* Begin Source passage *
Saturday, February 18, 2006

Cornucopia of Random User Agent Strings

When my bot buster first started operating I noticed a few gibberish user agent strings now and then as I'm sure the theory behind this is if a website is blocking known user agents then you can skirt past that technique with a string of gibberish.

The problem is that they've noticed nothing is getting thru and random user agent string usage against my site is escalating to the point it's hysterical to witness them thrashing.

Small sampling of thousands the other day: 2uigq2oecesvv2nwso rwiakBsBue Bobgw2nuB efeSthqvkr11ticgo1iovjjrdwakbbd emwx4cxnd pedafhfpac ymdexin7xpebtulwnxew pepgfu wjdjqrxckulhwiflmrdsmkc mjvldn mairwthe Ifirpl8tiwotwyi lsu r9Hreiynmkxmpjh ioHmmknpdmid ewoqaohlcegoD emkdywx obtDrqhxogxsewDfcDktb bedmdFjkFhc4a noFjajakffieapvngdtpwxk gdouk6Ss6nnykg66hvojc6txjsecuu aphErvbtijj vulgctlslo jgbhwntsdlprxcwogijI8orrw b8 DrbspcgyubxrpeikfiihxD mh jvAhnviAjwwud8gymvewtcqhehgbAcytyqdxq cvwkvl6kfujhqlujqblFl dffrepmrxdspmdFjq obmJJkjtslbqreh6pwx6epruhptrpJbk
This is why I keep preaching that blocking by user agent only works for the legit crawlers that want to allow you to block them but the scrapers aren't playing by any of the old rules and I'm shocked these idiots just didn't use a browser string which has a better chance at least getting a handfull of pages of my web site until they get too greedy.

Sorry webmasters but the rules have changed in how this game is being played and you really need to block all non-browser agents and allow legit crawlers like Google, Yahoo and MSN by IP only. Any other method is just wasting your time as random user agents cannot be stopped by your old traditional techniques.

The blacklist is out, the whitelist is in.


Dan said...

I love it. Cloaking out the scrapers.

Anonymous said...

Please contact me through my site, I'd love to correspond about this issue in private.

- John
* End Source passage *
Can you set down the post on random user agent strings from "Saturday, February 18, 2006" to "witness them thrashing." word for word?
* Begin Extracted material *
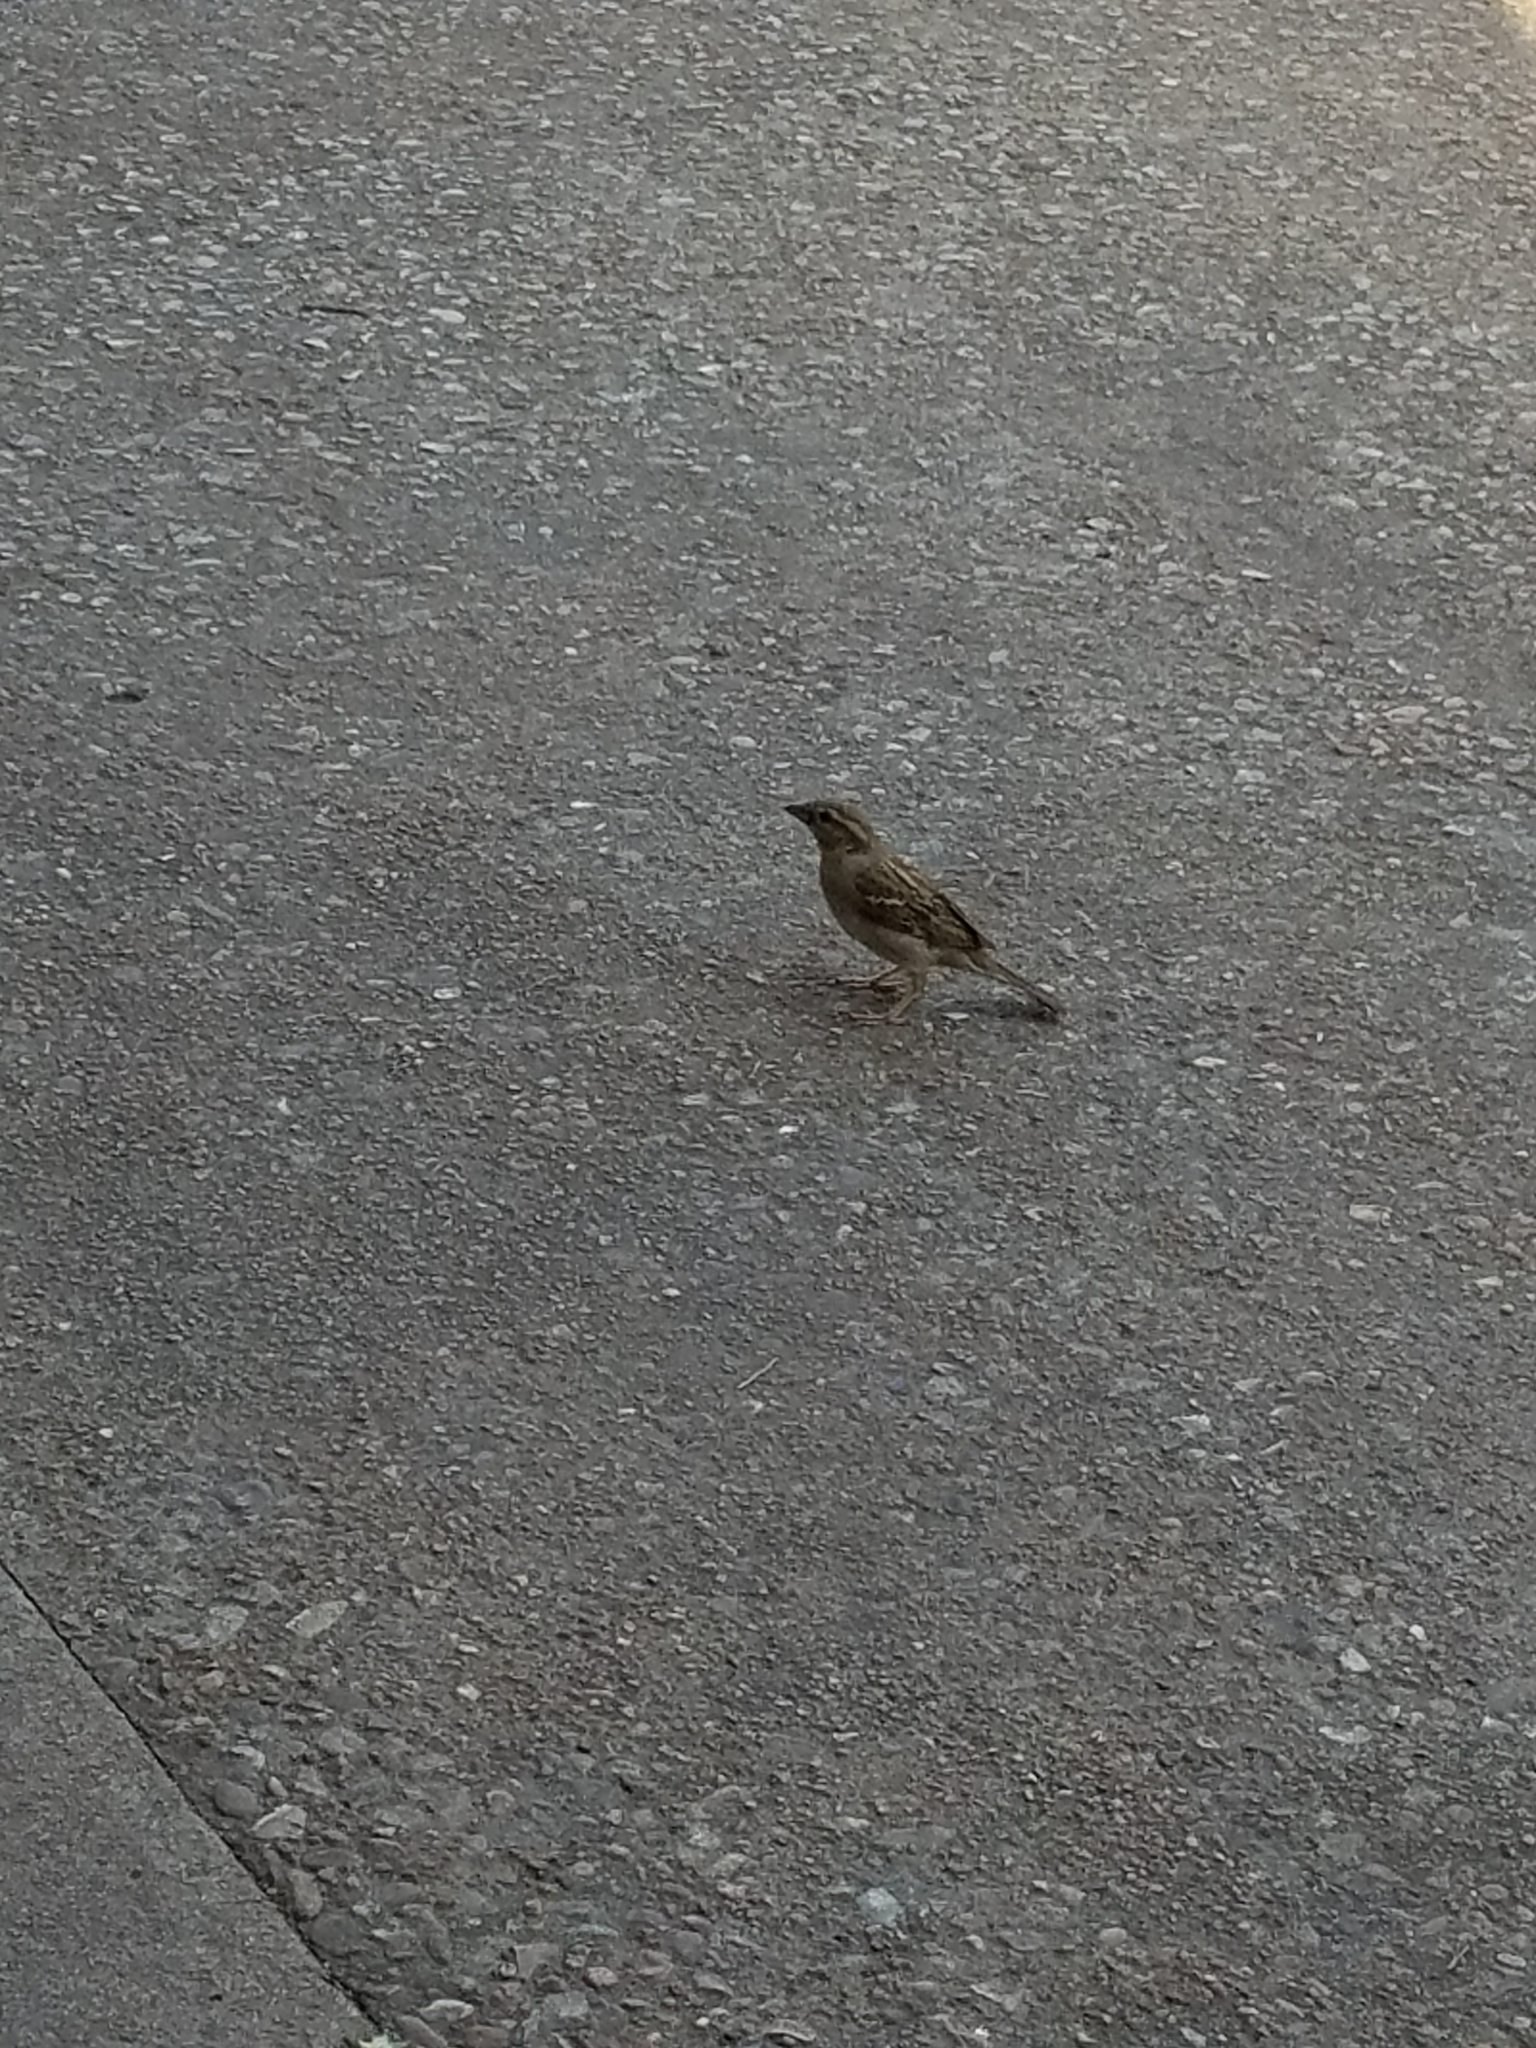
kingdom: Animalia
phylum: Chordata
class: Aves
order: Passeriformes
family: Passeridae
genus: Passer
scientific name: Passer domesticus
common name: House sparrow
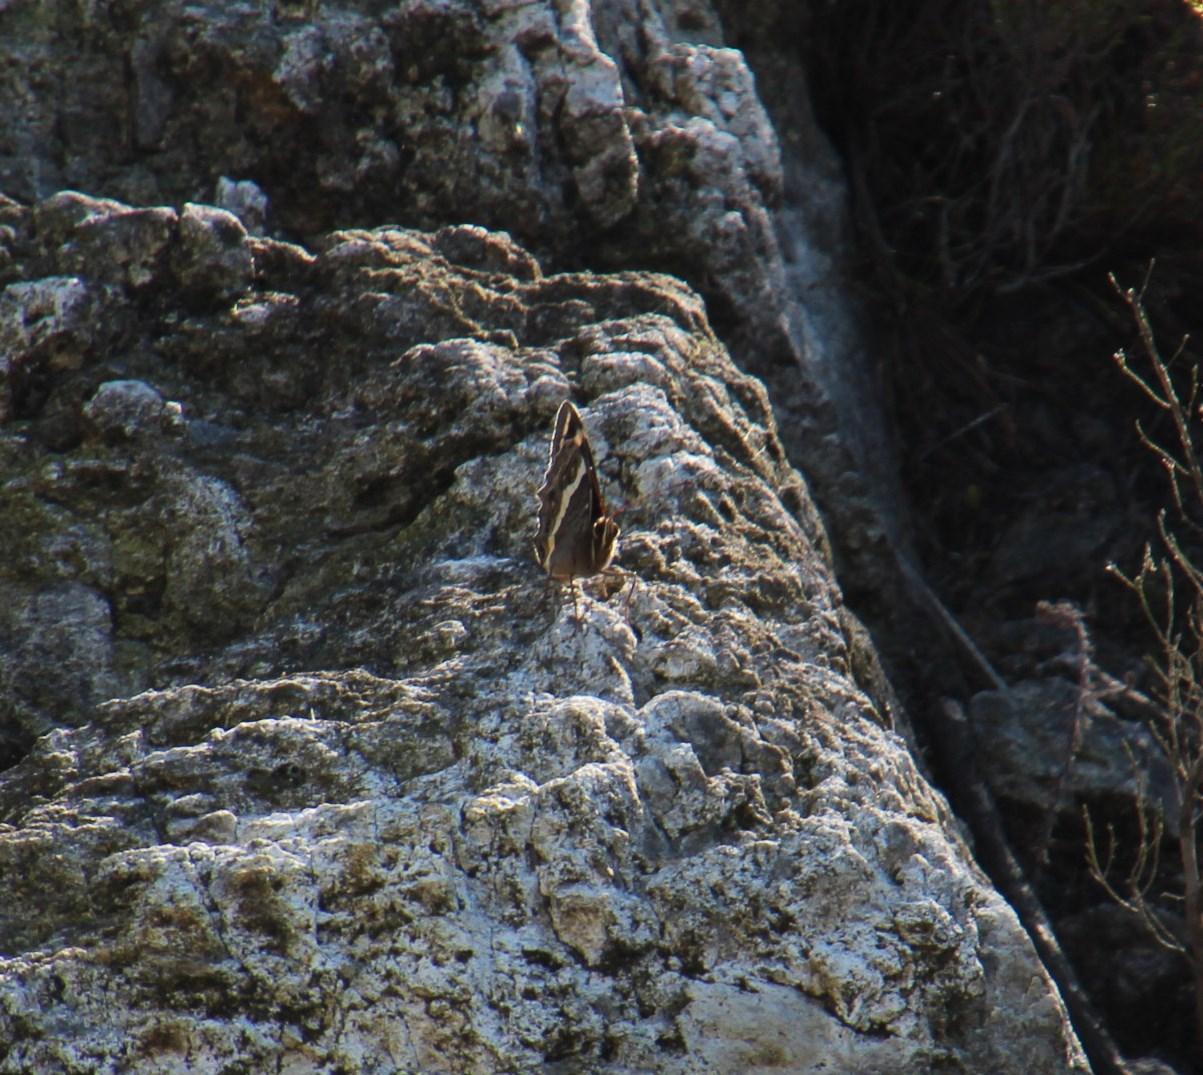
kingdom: Animalia
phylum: Arthropoda
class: Insecta
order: Lepidoptera
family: Nymphalidae
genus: Meneris
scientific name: Meneris Aeropetes tulbaghia
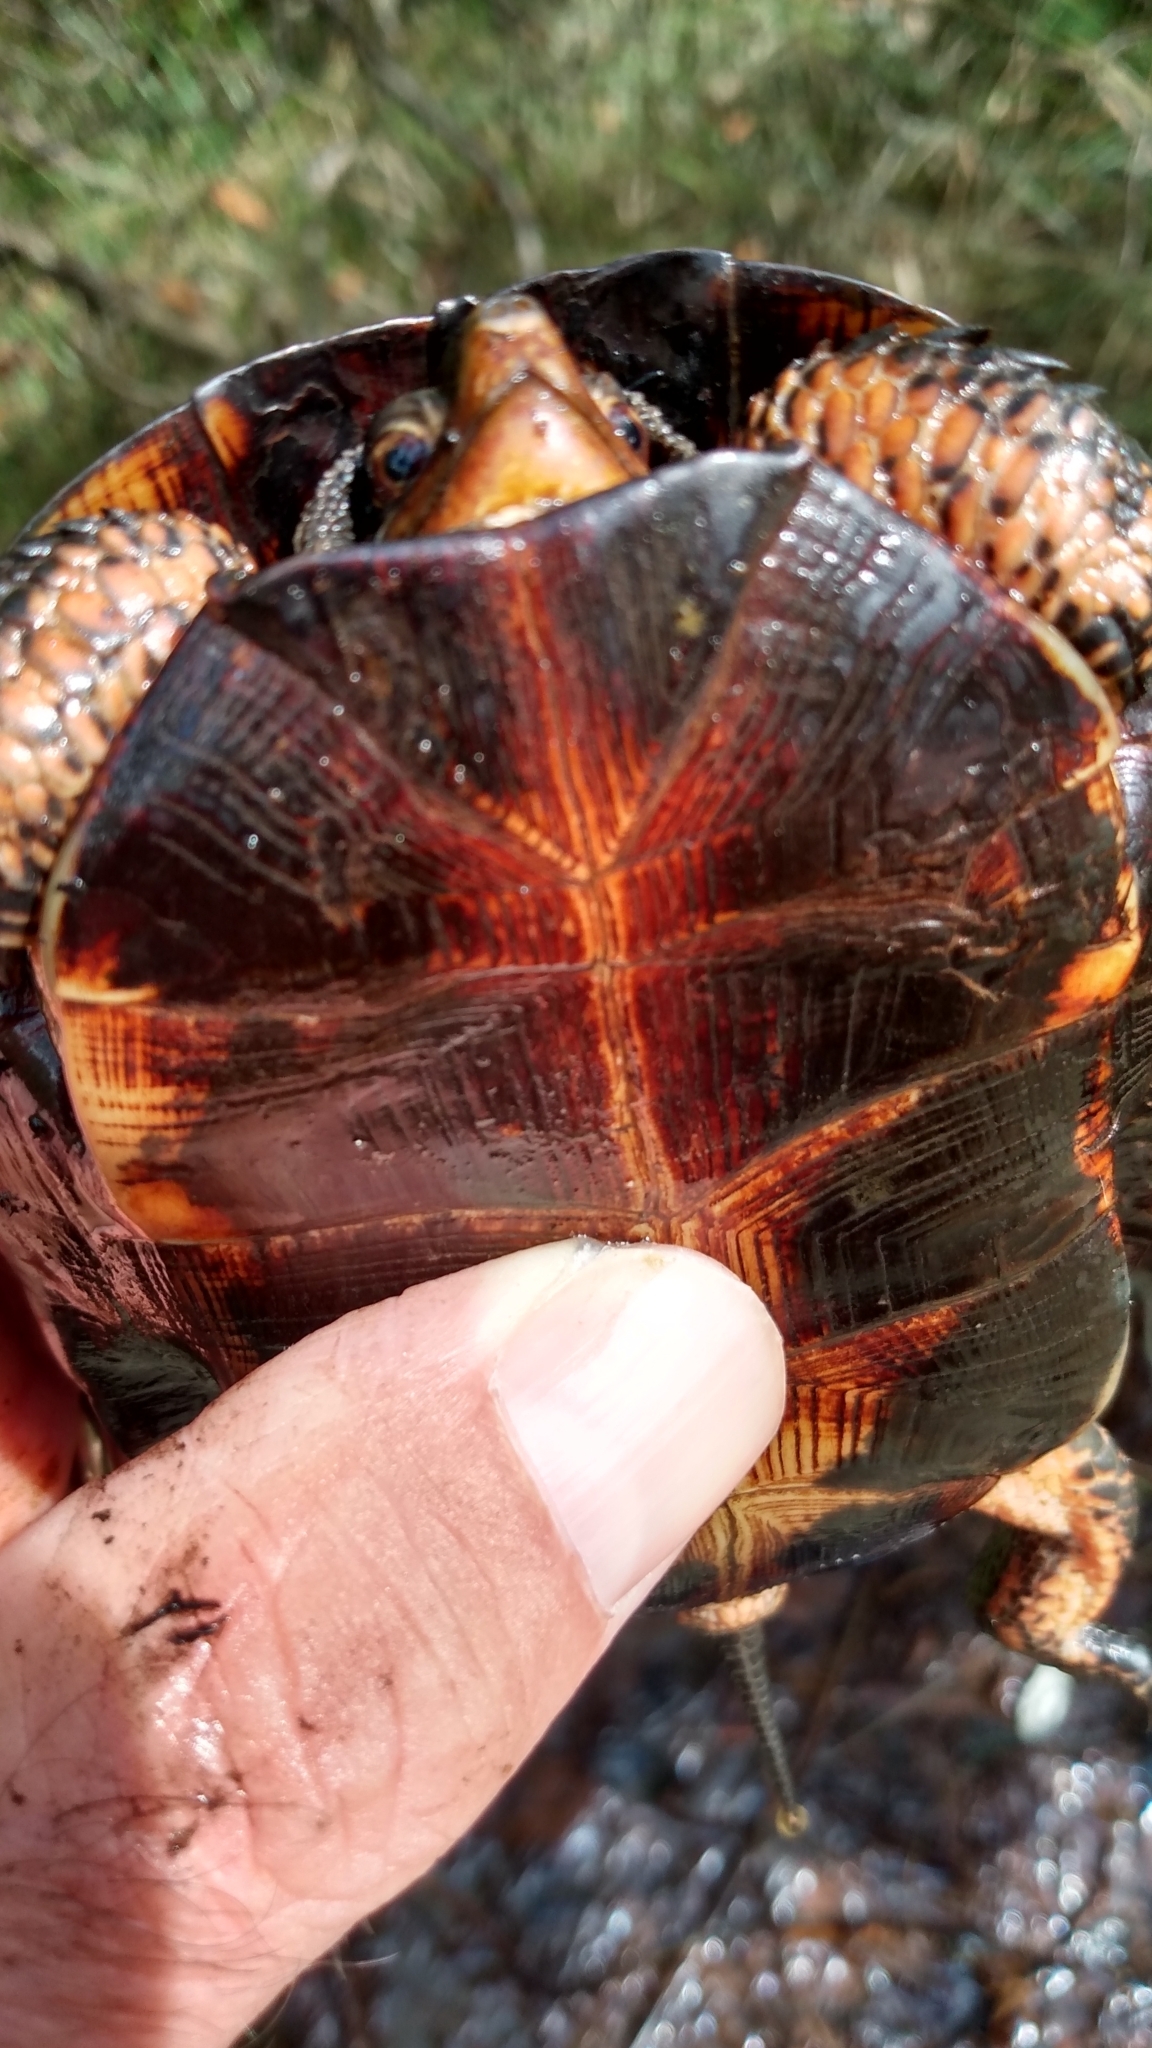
* End Extracted material *
Solution below:
Saturday, February 18, 2006

Cornucopia of Random User Agent Strings

When my bot buster first started operating I noticed a few gibberish user agent strings now and then as I'm sure the theory behind this is if a website is blocking known user agents then you can skirt past that technique with a string of gibberish.

The problem is that they've noticed nothing is getting thru and random user agent string usage against my site is escalating to the point it's hysterical to witness them thrashing.